Thanks for the reply Sherlock....Personally i prefer the surge protector with in built fuse in it..


----------



## LGWRSherlock (Nov 27, 2012)

Sam22 said:


> Thanks for the reply Sherlock....Personally i prefer the surge protector with in built fuse in it..



Generally, these surge protectors can get pretty expensive!  However, in the event that the surge protector doesn't work, there is often an insurance policy from the maker of the surge protector that will cover at least some of the damages.  You will have to read the manual that comes with it to be sure what exactly is covered.

LG WRman Sherlock, out!


----------



## Ankit Omar (Nov 29, 2012)

As far as I can remember, I had seen the LG 3D TV's plugged in through a Belkin Series 8 Surge protector in the showroom. I think that would be a good option to look at.


----------



## Sam22 (Nov 29, 2012)

Ankit Omar said:


> As far as I can remember, I had seen the LG 3D TV's plugged in through a Belkin Series 8 Surge protector in the showroom. I think that would be a good option to look at.
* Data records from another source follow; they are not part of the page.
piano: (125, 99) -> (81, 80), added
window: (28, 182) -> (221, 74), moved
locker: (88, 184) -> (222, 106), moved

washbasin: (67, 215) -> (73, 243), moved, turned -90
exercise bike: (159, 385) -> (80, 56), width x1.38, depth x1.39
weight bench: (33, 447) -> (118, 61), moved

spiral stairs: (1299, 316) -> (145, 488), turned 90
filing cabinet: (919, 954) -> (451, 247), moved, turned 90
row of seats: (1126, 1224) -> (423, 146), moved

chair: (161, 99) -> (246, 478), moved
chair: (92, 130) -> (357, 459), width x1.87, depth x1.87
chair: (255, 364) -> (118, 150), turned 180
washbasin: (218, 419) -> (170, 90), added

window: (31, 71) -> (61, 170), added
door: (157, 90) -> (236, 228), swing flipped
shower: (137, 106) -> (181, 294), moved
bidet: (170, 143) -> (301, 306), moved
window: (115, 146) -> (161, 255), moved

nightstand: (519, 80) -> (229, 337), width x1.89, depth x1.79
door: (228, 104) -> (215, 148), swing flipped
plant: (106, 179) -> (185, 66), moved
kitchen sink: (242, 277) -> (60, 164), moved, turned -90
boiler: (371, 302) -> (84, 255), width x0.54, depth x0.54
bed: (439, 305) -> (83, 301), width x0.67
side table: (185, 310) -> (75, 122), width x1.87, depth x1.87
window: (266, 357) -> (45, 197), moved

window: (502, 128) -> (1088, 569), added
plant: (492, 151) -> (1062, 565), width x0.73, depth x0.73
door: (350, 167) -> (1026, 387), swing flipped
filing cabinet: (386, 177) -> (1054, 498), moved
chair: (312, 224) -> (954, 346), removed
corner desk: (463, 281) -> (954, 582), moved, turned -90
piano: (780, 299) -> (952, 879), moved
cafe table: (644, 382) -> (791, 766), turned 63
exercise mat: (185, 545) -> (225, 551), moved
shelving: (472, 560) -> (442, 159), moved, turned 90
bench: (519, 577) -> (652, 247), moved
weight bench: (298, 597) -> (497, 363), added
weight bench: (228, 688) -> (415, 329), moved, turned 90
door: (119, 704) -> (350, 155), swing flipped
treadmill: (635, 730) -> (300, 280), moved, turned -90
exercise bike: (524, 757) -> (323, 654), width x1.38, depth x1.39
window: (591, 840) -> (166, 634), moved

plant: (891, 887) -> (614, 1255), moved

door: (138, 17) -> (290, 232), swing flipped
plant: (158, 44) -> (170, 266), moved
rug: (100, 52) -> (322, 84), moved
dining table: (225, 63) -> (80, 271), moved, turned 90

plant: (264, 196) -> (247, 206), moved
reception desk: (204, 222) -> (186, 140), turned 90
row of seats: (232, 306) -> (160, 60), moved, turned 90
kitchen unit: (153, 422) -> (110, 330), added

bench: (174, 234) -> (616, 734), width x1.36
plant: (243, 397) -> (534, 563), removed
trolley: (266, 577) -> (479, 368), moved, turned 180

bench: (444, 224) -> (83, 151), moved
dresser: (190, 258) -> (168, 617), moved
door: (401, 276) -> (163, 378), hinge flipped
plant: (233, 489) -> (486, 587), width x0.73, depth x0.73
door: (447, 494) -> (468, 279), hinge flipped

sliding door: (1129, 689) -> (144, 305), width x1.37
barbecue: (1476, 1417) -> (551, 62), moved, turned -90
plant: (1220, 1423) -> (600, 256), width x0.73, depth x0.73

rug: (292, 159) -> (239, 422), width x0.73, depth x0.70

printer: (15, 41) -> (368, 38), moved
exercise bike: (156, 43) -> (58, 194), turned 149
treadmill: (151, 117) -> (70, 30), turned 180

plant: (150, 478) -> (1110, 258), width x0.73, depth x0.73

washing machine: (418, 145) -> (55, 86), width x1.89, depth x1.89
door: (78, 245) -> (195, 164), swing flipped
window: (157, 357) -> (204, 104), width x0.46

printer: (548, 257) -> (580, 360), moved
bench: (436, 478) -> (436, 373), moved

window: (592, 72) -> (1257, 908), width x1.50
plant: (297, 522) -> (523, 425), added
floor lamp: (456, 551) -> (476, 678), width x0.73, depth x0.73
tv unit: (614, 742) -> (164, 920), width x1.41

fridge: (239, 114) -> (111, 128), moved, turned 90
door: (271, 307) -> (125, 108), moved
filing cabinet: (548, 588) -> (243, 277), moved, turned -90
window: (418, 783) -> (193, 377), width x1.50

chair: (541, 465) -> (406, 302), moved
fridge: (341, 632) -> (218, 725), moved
Belkin Series 8 Surge protector??
What's this? Does it comes up with LG TV?


----------



## LGWRSherlock (Nov 30, 2012)

Sam22 said:


> Belkin Series 8 Surge protector??
> What's this? Does it comes up with LG TV?



It's just a surge protector.  No, it does not come with LG TVs.  You will have to purchase it separate!

LG WRman Sherlock, out!


----------